Prochilodus lineatus is considered the key species of the Paraná River, since it forms the base of the food chain that ends with larger fish like the surubí catfish (Pseudoplatystoma) and golden dorado (Salminus brasiliensis). Regulations in place in Santa Fe and Entre Ríos, Argentina, have proven ineffective to preserve the species, which is being severely exploited, both for internal consumption and for export. Experts estimate that capturing 20,000 tonnes of sábalo per year is the upper limit of sustainability. Exports, however, of about 13,000 tonnes in 1998, grew to 34,000 tonnes in 2004, after the depreciation of the Argentine peso caused by the economic crisis tripled its local value.

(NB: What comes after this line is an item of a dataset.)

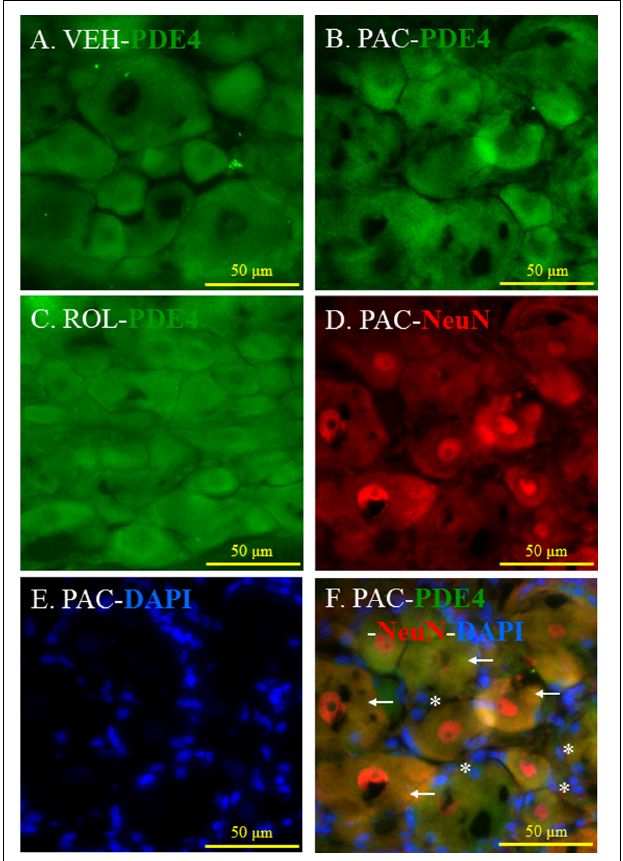
FIGURE 4 | (Representative immunofluorescent images of IL-1 β ) Co-localization of IL-1 β , NeuN, and GFAP in DRGs. (A) IL-1 β (green, Alexa Fluor 488) in the L5 DRG of a vehicle (VEH; 4% dimethyl sulfoxide and 4% Tween 80 in saline)-injected rat. (B) IL-1 β (green, Alexa Fluor 488) in the L5 DRG of a paclitaxel (PAC; 2 mg/kg/1 ml of vehicle)-injected rat. (C) IL-1 β (green, Alexa Fluor 488) in the L5 DRG of a paclitaxel + rolipram (ROL; 3 mg/kg)-injected rat. (D) IL-1 β (green, Alexa Fluor 488) and NeuN (red, Alexa Fluor 568) in the L5 DRG of a paclitaxel-injected rat. (E) IL-1 β (green, Alexa Fluor 488) and GFAP (red, Alexa Fluor 568) in the L5 DRG of a paclitaxel-injected rat. (F) Quantification of IL-1 β in the DRG. Paclitaxel increased the levels of IL-1 β in the DRG, and subsequent treatment with rolipram decreased that. The L5 DRGs of rats in the VEH ( N = 3) and PAC groups ( N = 3) were obtained on day 20 after the first paclitaxel injection. For rats in the ROL group, L5 DRGs were obtained 1 h after intraperitoneal injection of rolipram (3 mg/kg on day 20). Rolipram decreased the PAC-increased IL-1 β intensity in the DRG. Stars and arrows indicates satellite cells and neurons, respectively. Scale bars, 50 µ m. The data are expressed as means ± standard error for three rats. The asterisks indicate values that are significantly different ( P < 0.05) from the values for the vehicle group or PAC + ROL group as determined by the Mann–Whitney U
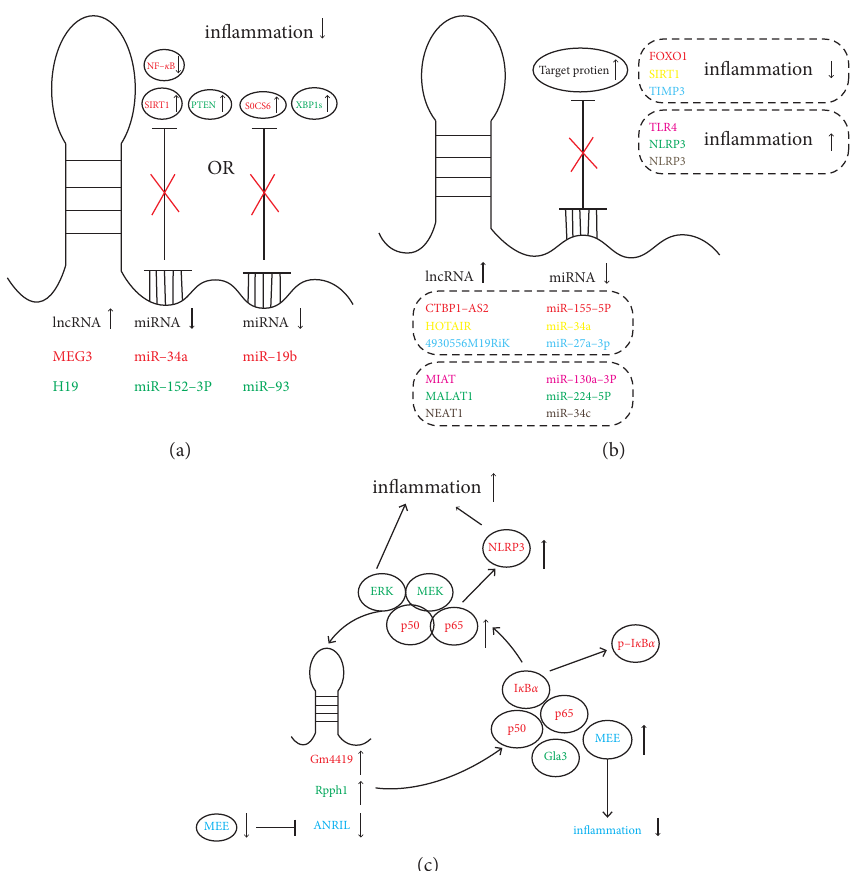
Figure 2: (a, b) The role of lncRNAs as competing endogenous RNAs (ceRNAs). lncRNAs regulate mRNA expression by competing for miRNAs. Influencing target proteins (TLR4, NLRP3, FOXO1, TIMP3, AEGFA, PTEN, and SIRT1) through the NF- κ B, JAK2/STAT3, PI3K/ Akt1, Mek/Erk, and other signaling pathways will eventually lead to the upregulation or downregulation of inflammation. (c) The role of lncRNA interactions with the target protein. Positive or negative feedback regulation eventually leads to upregulated or downregulated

As the fish population dwindles, fishermen who depend on their captures for their livelihood are keeping smaller specimens, often not mature and which therefore have had no time to reproduce.

Widespread disregard of prescribed net sizes and the presence of illegal processing plants, which the local governments do not control, have compelled environmental groups to protest. The issue turned into a jurisdiction conflict when Santa Fe tightened the regulations in 2005, forbidding the capture of sábalos under 42 cm long, while Entre Ríos kept the limit looser at 40 cm. On July 13, about 400 fishermen blocked the Rosario access to the Rosario-Victoria Bridge that joins the two provinces. On August 1, after Entre Ríos matched its regulations with those of Santa Fe, 300 fishermen and freezing plant workers from Victoria did the same. They were pressured, according to certain claims, by the threat of unemployment if their plants cannot fill their export quotas.

In October 2006, largely to facilitate the reproduction of sábalo, the legislative branch of Santa Fe attempted to pass a temporary ban on commercial fishing in the Paraná. This ban was vetoed by the executive, as it had no counterpart in the neighbouring Entre Ríos. On 21 December 2006, the national government banned exports of fish of the Paraná River for eight months starting on 1 January 2007.